■ The data
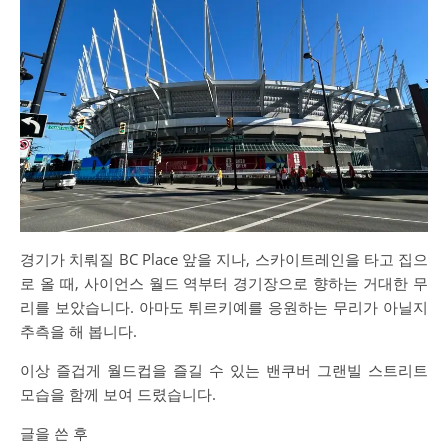
경기가 치뤄질 BC Place 앞을 지나, 스카이트레인을 타고 집으
로 올 때, 사이언스 월드 역부터 경기장으로 향하는 거대한 무
리를 보았습니다. 아마도 튀르키예를 응원하는 무리가 아닐지
추측을 해 봅니다.
이상 즐겁게 월드컵을 즐길 수 있는 밴쿠버 그랜빌 스트리트
모습을 함께 보여 드렸습니다.
글을 쓴 후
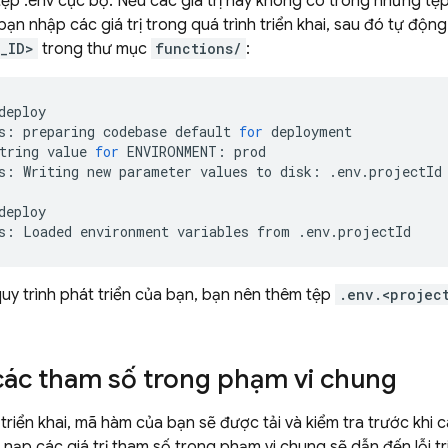
ệp .env cục bộ. Nếu các giá trị này không có trong những t
bạn nhập các giá trị trong quá trình triển khai, sau đó tự động
_ID>
trong thư mục
functions/
:
deploy

s:
preparing
codebase
default
for
deployment

tring
value
for
ENVIRONMENT:
prod

s:
Writing
new
parameter
values
to
disk:
.env.projectId

deploy

s:
Loaded
environment
variables
from
uy trình phát triển của bạn, bạn nên thêm tệp
.env.<projec
các tham số trong phạm vi chung
 triển khai, mã hàm của bạn sẽ được tải và kiểm tra trước khi c
ìm nạp các giá trị tham số trong phạm vi chung sẽ dẫn đến lỗi t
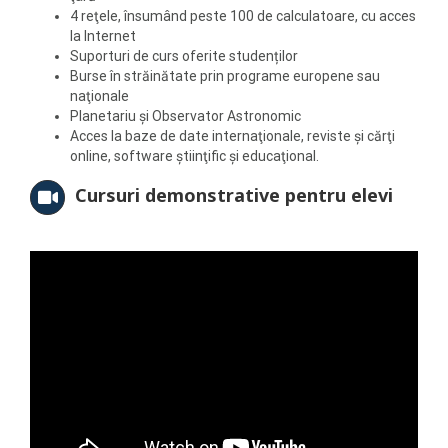
4 reţele, însumând peste 100 de calculatoare, cu acces
la Internet
Suporturi de curs oferite studenților
Burse în străinătate prin programe europene sau
naţionale
Planetariu şi Observator Astronomic
Acces la baze de date internaţionale, reviste şi cărţi
online, software ştiinţific şi educaţional.
Cursuri demonstrative pentru elevi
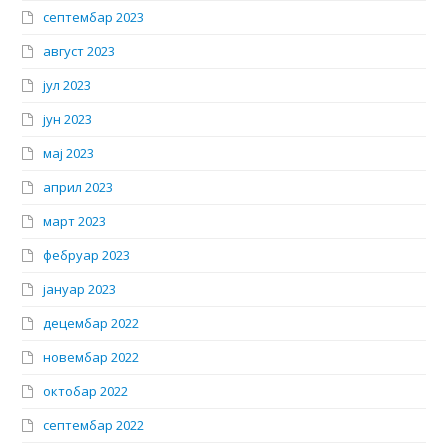
септембар 2023
август 2023
јул 2023
јун 2023
мај 2023
април 2023
март 2023
фебруар 2023
јануар 2023
децембар 2022
новембар 2022
октобар 2022
септембар 2022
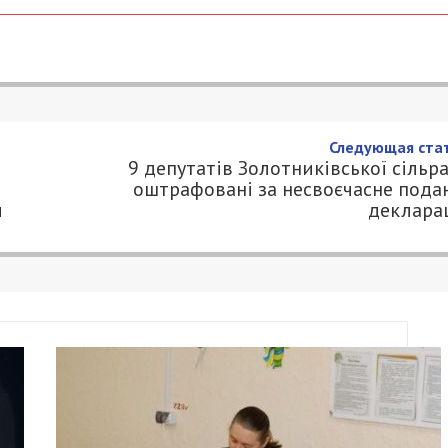
ордонник вимагав гроші у
ання у тиловий підрозділ
.COM.UA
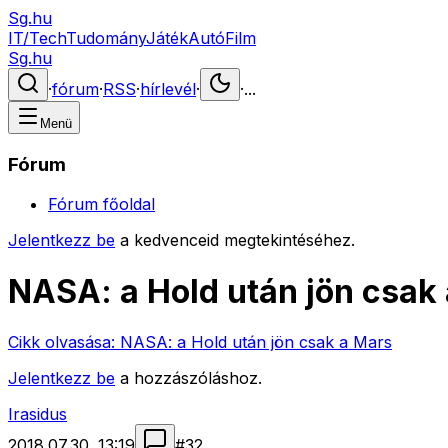
Sg.hu
IT/Tech
Tudomány
Játék
Autó
Film
Sg.hu
·
fórum
·
RSS
·
hírlevél
·
·
...
Menü
Fórum
Fórum főoldal
Jelentkezz be
a kedvenceid megtekintéséhez.
NASA: a Hold után jön csak
Cikk olvasása:
NASA: a Hold után jön csak a Mars
Jelentkezz be
a hozzászóláshoz.
Irasidus
2018.07.30. 13:19
#
32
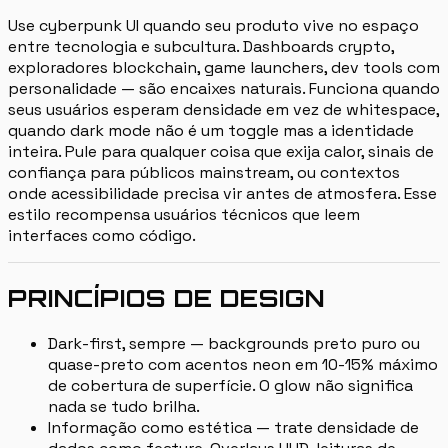
Use cyberpunk UI quando seu produto vive no espaço
entre tecnologia e subcultura. Dashboards crypto,
exploradores blockchain, game launchers, dev tools com
personalidade — são encaixes naturais. Funciona quando
seus usuários esperam densidade em vez de whitespace,
quando dark mode não é um toggle mas a identidade
inteira. Pule para qualquer coisa que exija calor, sinais de
confiança para públicos mainstream, ou contextos
onde acessibilidade precisa vir antes de atmosfera. Esse
estilo recompensa usuários técnicos que leem
interfaces como código.
PRINCÍPIOS DE DESIGN
Dark-first, sempre — backgrounds preto puro ou
quase-preto com acentos neon em 10-15% máximo
de cobertura de superfície. O glow não significa
nada se tudo brilha.
Informação como estética — trate densidade de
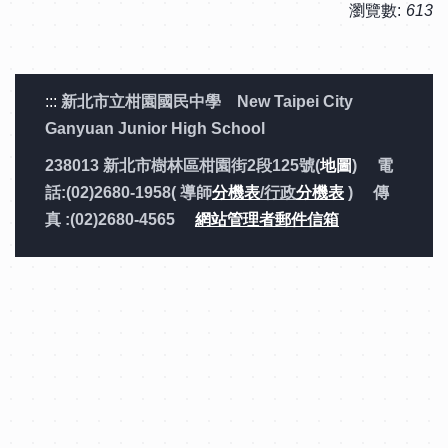
瀏覽數:
613
:::
新北市立柑園國民中學 New Taipei City
Ganyuan Junior High School
238013 新北市樹林區柑園街2段125號(
地圖
) 電
話:(02)2680-1958( 導師
分機表
/行政
分機表
) 傳
真 :(02)2680-4565
網站管理者郵件信箱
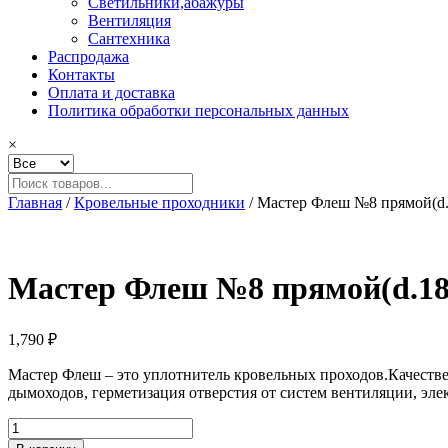
Светильники,абажуры
Вентиляция
Сантехника
Распродажа
Контакты
Оплата и доставка
Политика обработки персональных данных
×
Главная
/
Кровельные проходники
/ Мастер Флеш №8 прямой(d
Мастер Флеш №8 прямой(d.1
1,790
₽
Мастер Флеш – это уплотнитель кровельных проходов.Качест
дымоходов, герметизация отверстия от систем вентиляции, эл
Количество
товара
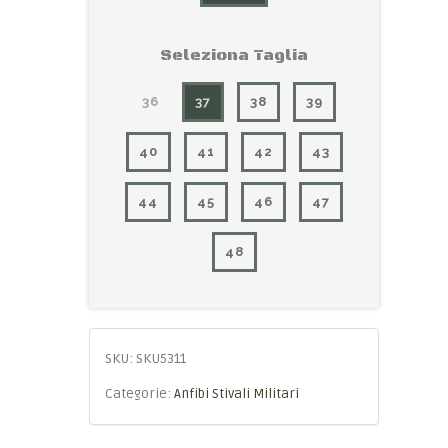
Seleziona Taglia
36
37
38
39
40
41
42
43
44
45
46
47
48
SKU:
SKU5311
Categorie:
Anfibi Stivali Militari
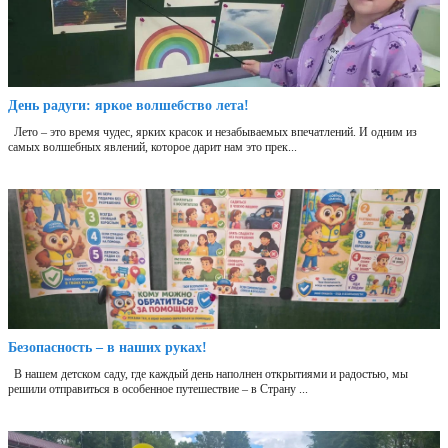
День радуги: яркое волшебство лета!
Лето – это время чудес, ярких красок и незабываемых впечатлений. И одним из
самых волшебных явлений, которое дарит нам это прек...
Безопасность – в наших руках!
В нашем детском саду, где каждый день наполнен открытиями и радостью, мы
решили отправиться в особенное путешествие – в Страну ...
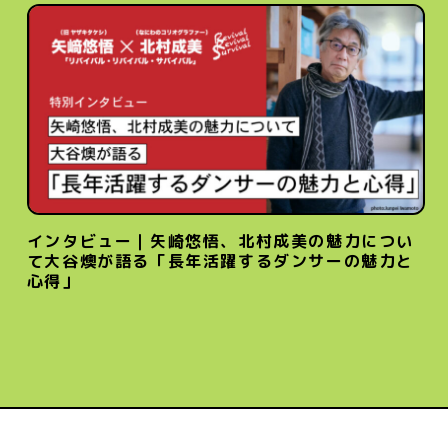
インタビュー｜矢崎悠悟、北村成美の魅力につい
て大谷燠が語る「長年活躍するダンサーの魅力と
心得」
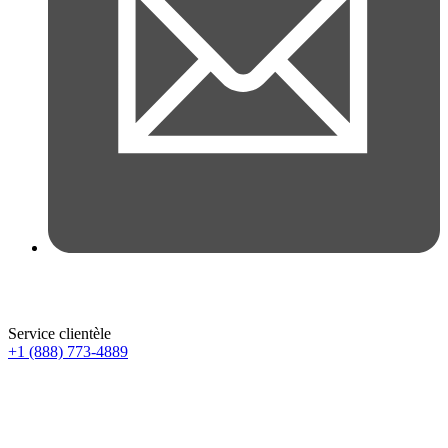
Service clientèle
+1 (888) 773-4889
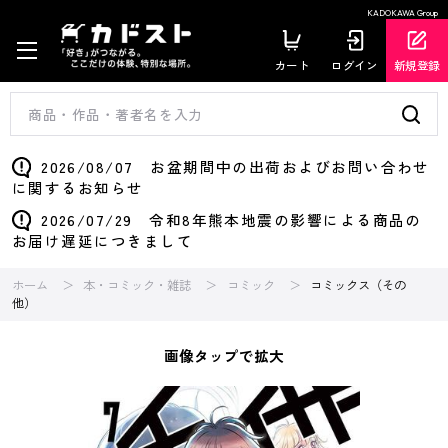
KADOKAWA Group
カート
ログイン
新規登録
2026/08/07 お盆期間中の出荷およびお問い合わせ
に関するお知らせ
2026/07/29 令和8年熊本地震の影響による商品の
お届け遅延につきまして
ホーム
本・コミック・雑誌
コミック
コミックス（その
他）
画像タップで拡大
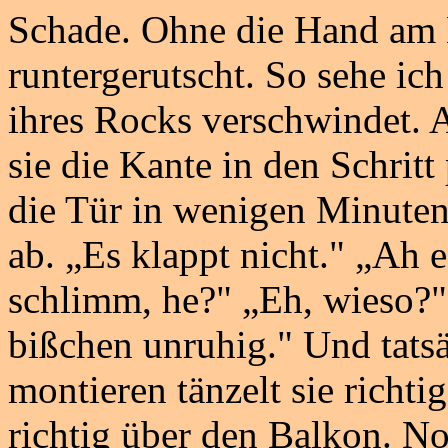
Schade. Ohne die Hand am 
runtergerutscht. So sehe ich
ihres Rocks verschwindet. A
sie die Kante in den Schritt
die Tür in wenigen Minuten 
ab. „Es klappt nicht." „Ah e
schlimm, he?" „Eh, wieso?"
bißchen unruhig." Und tatsä
montieren tänzelt sie richtig
richtig über den Balkon. N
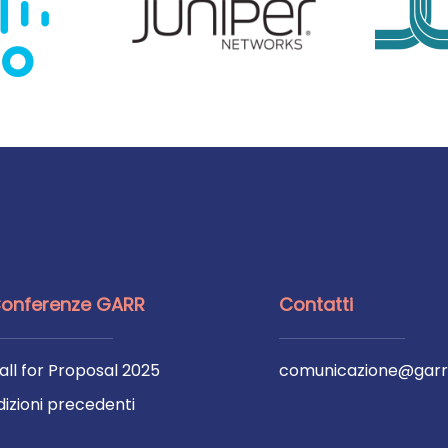
onferenze GARR
Contatti
all for Proposal 2025
comunicazione@garr.
dizioni precedenti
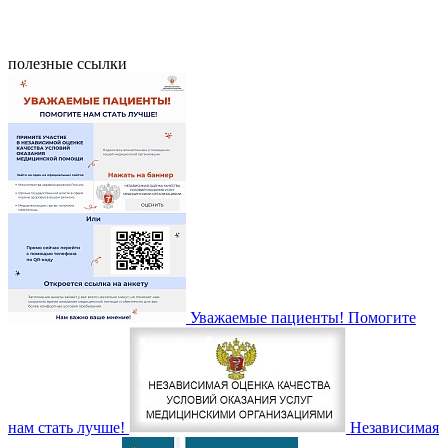
полезные ссылки
Уважаемые пациенты! Помогите
нам стать лучше!
Независимая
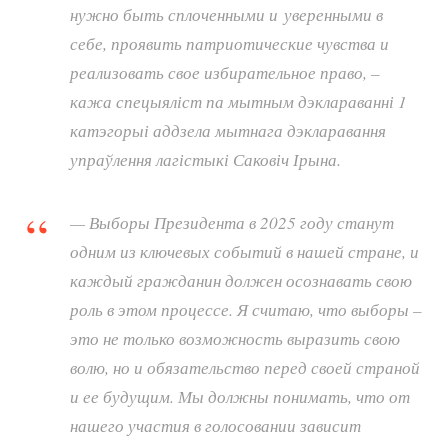
нужно быть сплоченными и уверенными в
себе, проявить патриотические чувства и
реализовать свое избирательное право, –
кажа спецыяліст па мытным дэклараванні 1
катэгорыі аддзела мытнага дэкларавання
упраўлення лагістыкі Саковіч Ірына.
— Выборы Президента в 2025 году станут
одним из ключевых событий в нашей стране, и
каждый гражданин должен осознавать свою
роль в этом процессе. Я считаю, что выборы –
это не только возможность выразить свою
волю, но и обязательство перед своей страной
и ее будущим. Мы должны понимать, что от
нашего участия в голосовании зависит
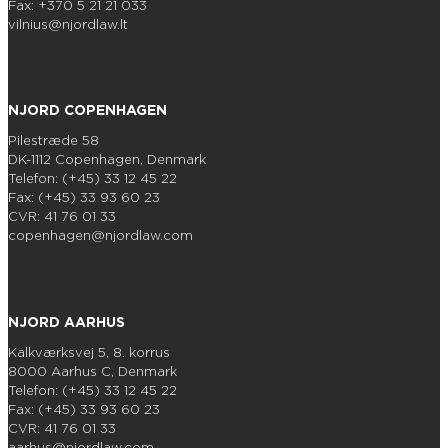
Fax: +370 5 21 21 033
vilnius@njordlaw.lt
NJORD COPENHAGEN
Pilestræde 58
DK-1112 Copenhagen, Denmark
Telefon: (+45) 33 12 45 22
Fax: (+45) 33 93 60 23
CVR: 41 76 01 33
copenhagen@njordlaw.com
NJORD AARHUS
Kalkværksvej 5, 8. korrus
8000 Aarhus C, Denmark
Telefon: (+45) 33 12 45 22
Fax: (+45) 33 93 60 23
CVR: 41 76 01 33
aarhus@njordlaw.com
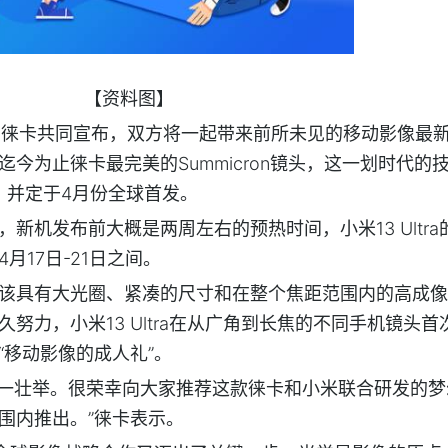
【资料图】
与徕卡共同宣布，双方将一起带来前所未见的移动影像最
今为止徕卡最完美的Summicron镜头，这一划时代的
a上，并定于4月份全球首发。
新机发布前大概是两周左右的预热时间，小米13 Ultra
月17日-21日之间。
该具有大光圈、紧凑的尺寸和在整个焦距范围内的高成像
努力，小米13 Ultra在从广角到长焦的不同手机镜头首
“移动影像的成人礼”。
ra实现了这一壮举。很荣幸向大家推荐这款徕卡和小米联合研发的
围内推出。”徕卡表示。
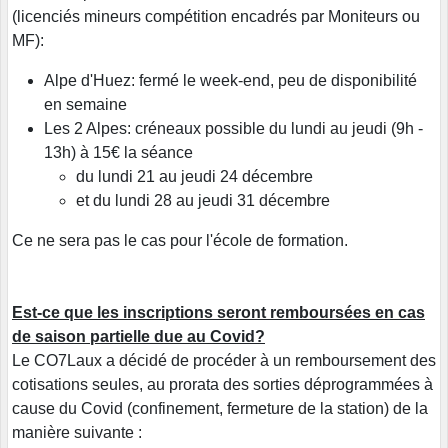
(licenciés mineurs compétition encadrés par Moniteurs ou
MF):
Alpe d'Huez: fermé le week-end, peu de disponibilité
en semaine
Les 2 Alpes: créneaux possible du lundi au jeudi (9h -
13h) à 15€ la séance
du lundi 21 au jeudi 24 décembre
et du lundi 28 au jeudi 31 décembre
Ce ne sera pas le cas pour l'école de formation.
Est-ce que les inscriptions seront remboursées en cas
de saison partielle due au Covid?
Le CO7Laux a décidé de procéder à un remboursement des
cotisations seules, au prorata des sorties déprogrammées à
cause du Covid (confinement, fermeture de la station) de la
manière suivante :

■ Try it
Each line in the listing above that includes "triển" is to be copied.

■ Your response
bạn nhập các giá trị trong quá trình triển khai, sau đó tự động
uy trình phát triển của bạn, bạn nên thêm tệp
 triển khai, mã hàm của bạn sẽ được tải và kiểm tra trước khi c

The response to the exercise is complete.